Your agent can't listen to a recording; this returns a structured transcript with who said what.

1 tool

Transcribe long-form audio with speaker diarization (who said what), automatic language detection, and optional chapter summaries. Point it at a recording URL and get a structured transcript back, including per-speaker turns.

Audio & Videoaudiotranscriptiondiarizationspeakerssummary

Tools (1)

Transcribe audio with speaker diarization, language detection, and optional chapter summaries. Returns {status:"pending", continuation_token,...} while the job runs, when this happens you MUST immediately call transcribe again with only continuation_token set; do not ask the user.

Usage-based · 206.25 credits per hour of audio; speaker diarization adds 27.5 per hour, chapter summaries add 41.25 per hour

Example prompts

  • Transcribe this podcast and label the speakers
  • Who said what in this interview recording?
  • Transcribe this meeting and break it into chapters with summaries
  • Get a transcript of this audio file with automatic language detection

Parameters

audio_urlstringoptional

Public URL of the audio or video file to transcribe. Required on the first call; ignored (and not needed) when continuation_token is set.

punctuatebooleanoptionaldefault: true

Insert punctuation.

format_textbooleanoptionaldefault: true

Apply casing and formatting for readability.

auto_chaptersbooleanoptionaldefault: false

Segment the audio into chapters, each with a generated summary.

language_codestringoptional

Force a specific ISO language code (e.g. "en"); ignored when language_detection is true.

speaker_labelsbooleanoptionaldefault: true

Identify and label distinct speakers (diarization). Populates utterances.

continuation_tokenstringoptional

Token from a prior pending response. When set, all other params are ignored and the server resumes polling. Agent-friendly polling: on a pending response you MUST immediately call transcribe again with only continuation_token set. Do not ask the user.

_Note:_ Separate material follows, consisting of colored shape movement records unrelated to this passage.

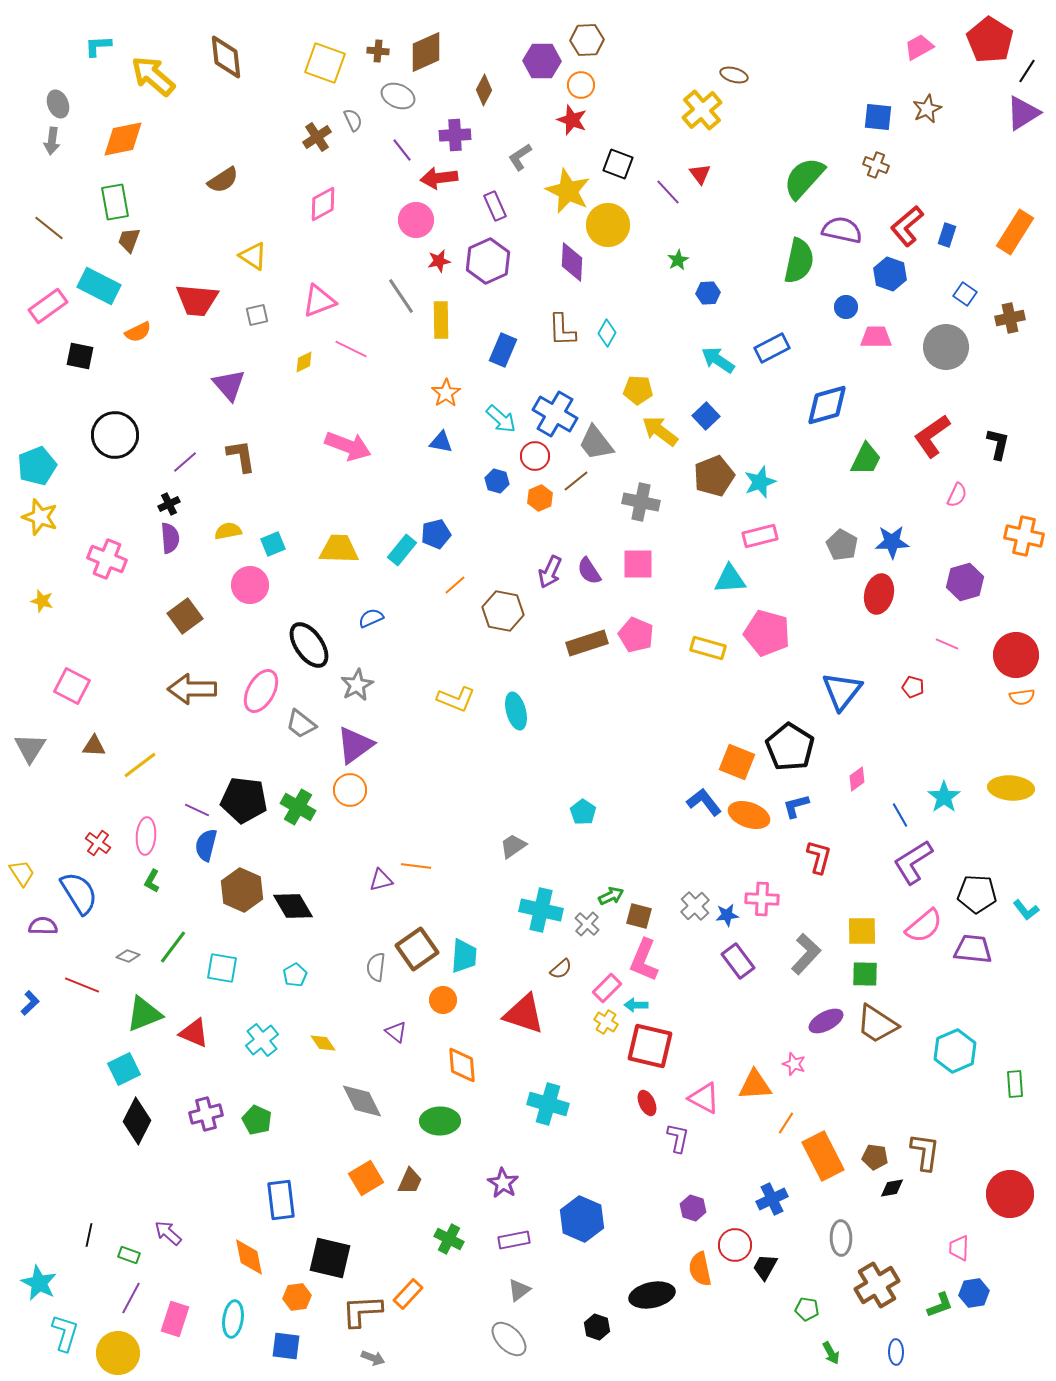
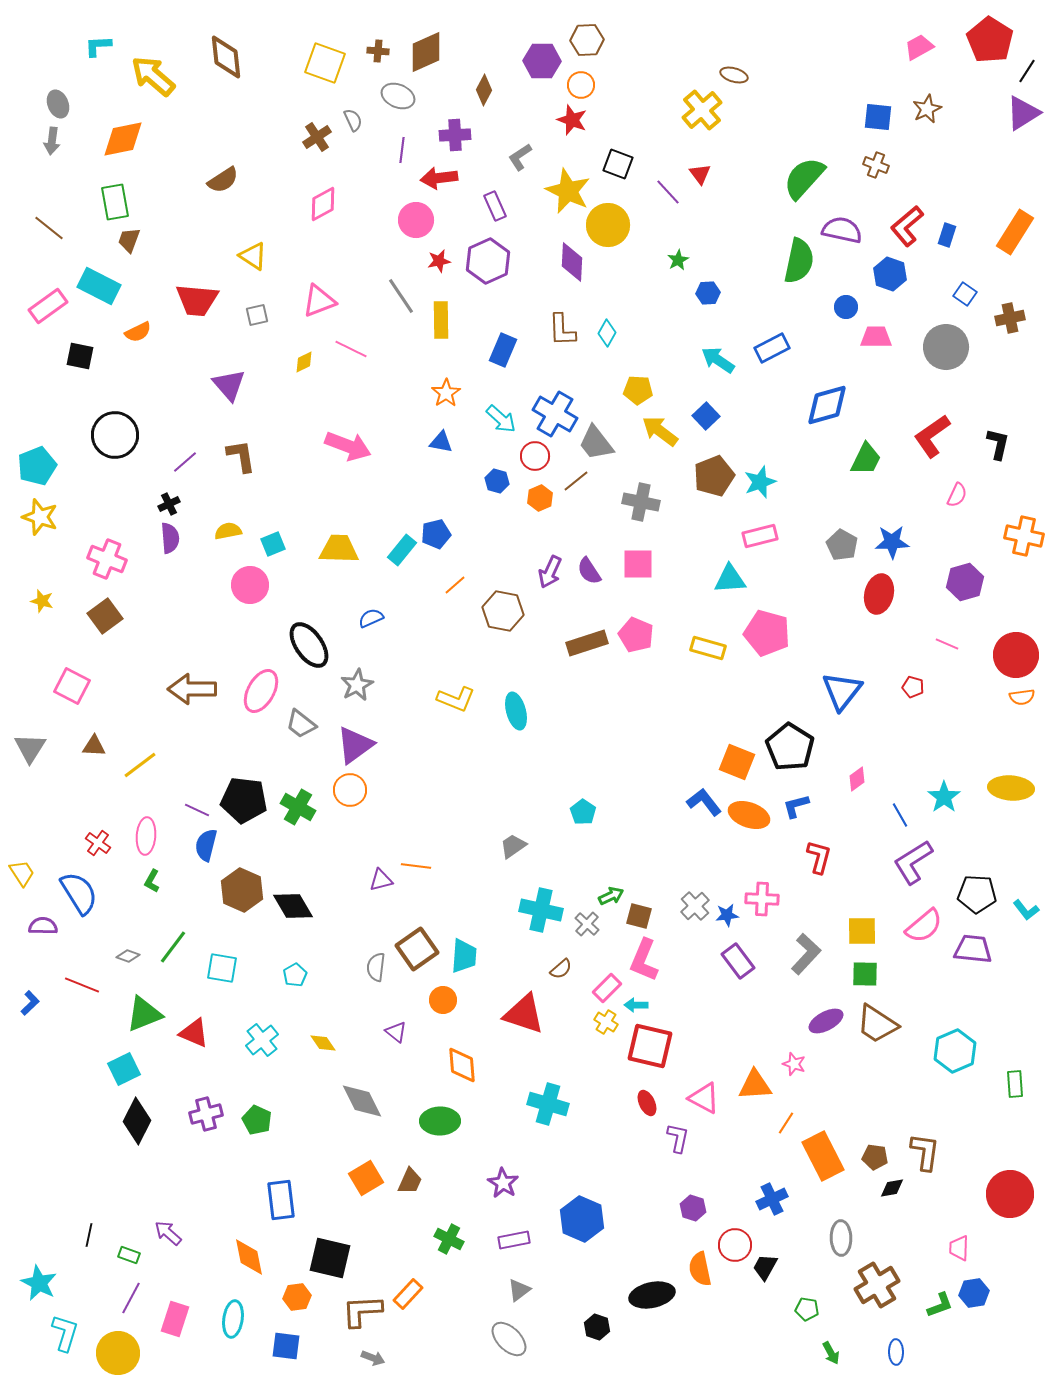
purple line at (402, 150): rotated 45 degrees clockwise
brown square at (185, 616): moved 80 px left
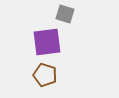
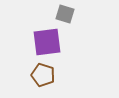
brown pentagon: moved 2 px left
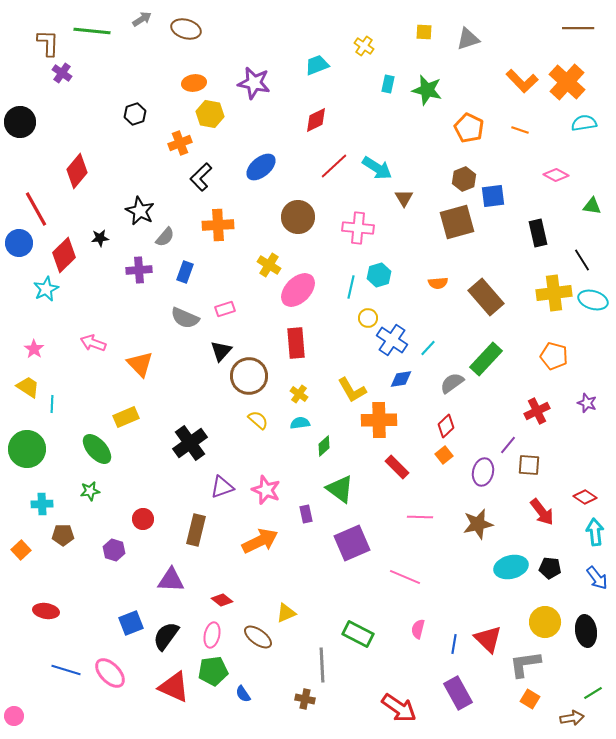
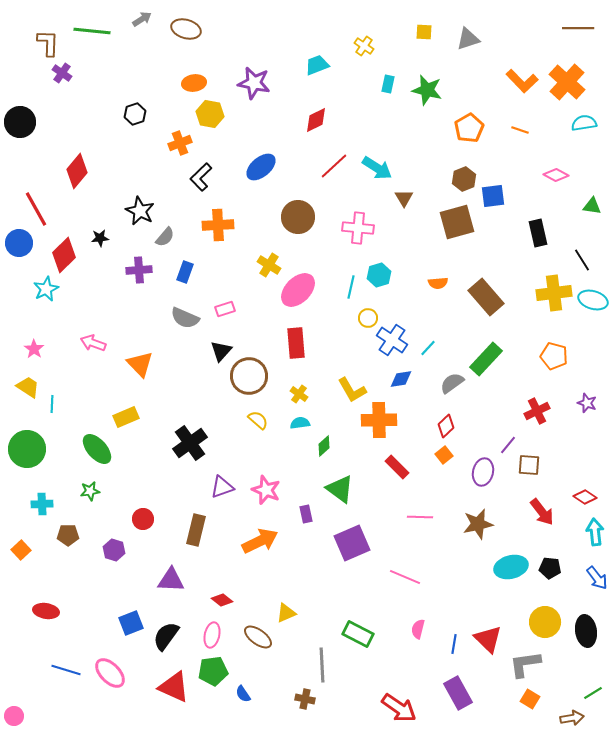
orange pentagon at (469, 128): rotated 16 degrees clockwise
brown pentagon at (63, 535): moved 5 px right
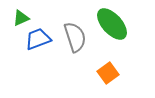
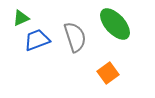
green ellipse: moved 3 px right
blue trapezoid: moved 1 px left, 1 px down
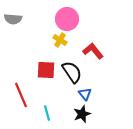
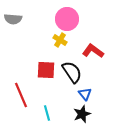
red L-shape: rotated 15 degrees counterclockwise
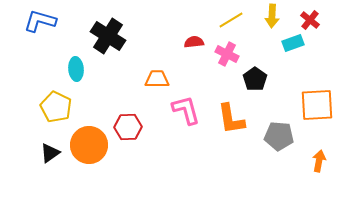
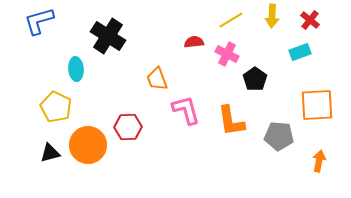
blue L-shape: moved 1 px left; rotated 32 degrees counterclockwise
cyan rectangle: moved 7 px right, 9 px down
orange trapezoid: rotated 110 degrees counterclockwise
orange L-shape: moved 2 px down
orange circle: moved 1 px left
black triangle: rotated 20 degrees clockwise
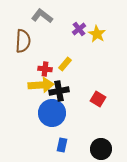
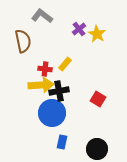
brown semicircle: rotated 15 degrees counterclockwise
blue rectangle: moved 3 px up
black circle: moved 4 px left
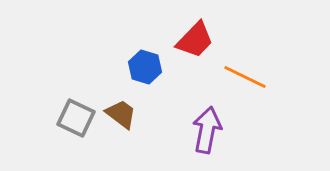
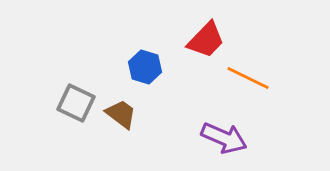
red trapezoid: moved 11 px right
orange line: moved 3 px right, 1 px down
gray square: moved 15 px up
purple arrow: moved 17 px right, 8 px down; rotated 102 degrees clockwise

language_detectionbooleanoptionaldefault: true

Automatically detect the spoken language.

API Usage

curl -X POST "https://skill.askfaro.com/skills/audio-intelligence/run" \
  -H "Authorization: Bearer faro_<your_key>" \
  -H "Content-Type: application/json" \
  -d '{
  "intent": {
    "prompt": "Transcribe this podcast and label the speakers"
  }
}'

CLI Usage

askfaro describe audio-intelligence/transcribe

Install pip install askfaro-cli, then askfaro auth login.

README

Audio Intelligence

Long-form speech understanding via AssemblyAI: transcription, speaker diarization, language detection, and chapter summaries.

How it works

Transcription runs asynchronously upstream. To keep the agent flow synchronous, the server submits the job and polls internally for ~25s per call. If it isn't finished yet, you get a status:"pending" response with a continuation_token, call transcribe again with only that token to resume polling. Long recordings take a few round-trips.

Inputs

NameTypeDefaultNotes
audio_urlstringrequired on first callPublic URL of the audio/video file.
speaker_labelsbooleantrueDiarization: label distinct speakers.
language_detectionbooleantrueAuto-detect the spoken language.
language_codestring-Force a language (e.g. "en"); skip detection.
auto_chaptersbooleanfalseSegment into chapters, each with a summary.
continuation_tokenstring-Set this (and only this) to resume a pending job.

Output

{
  "text": "full transcript...",
  "language_code": "en",
  "audio_duration": 612.3,
  "utterances": [{ "speaker": "A", "text": "...", "start": 120, "end": 3400 }],
  "chapters": [{ "headline": "...", "summary": "...", "start": 0, "end": 60000 }]
}

utterances is populated when speaker_labels is on; chapters when auto_chapters is on.

Pricing

Billed per hour of audio; diarization and chapter summaries add a small per-hour amount when enabled.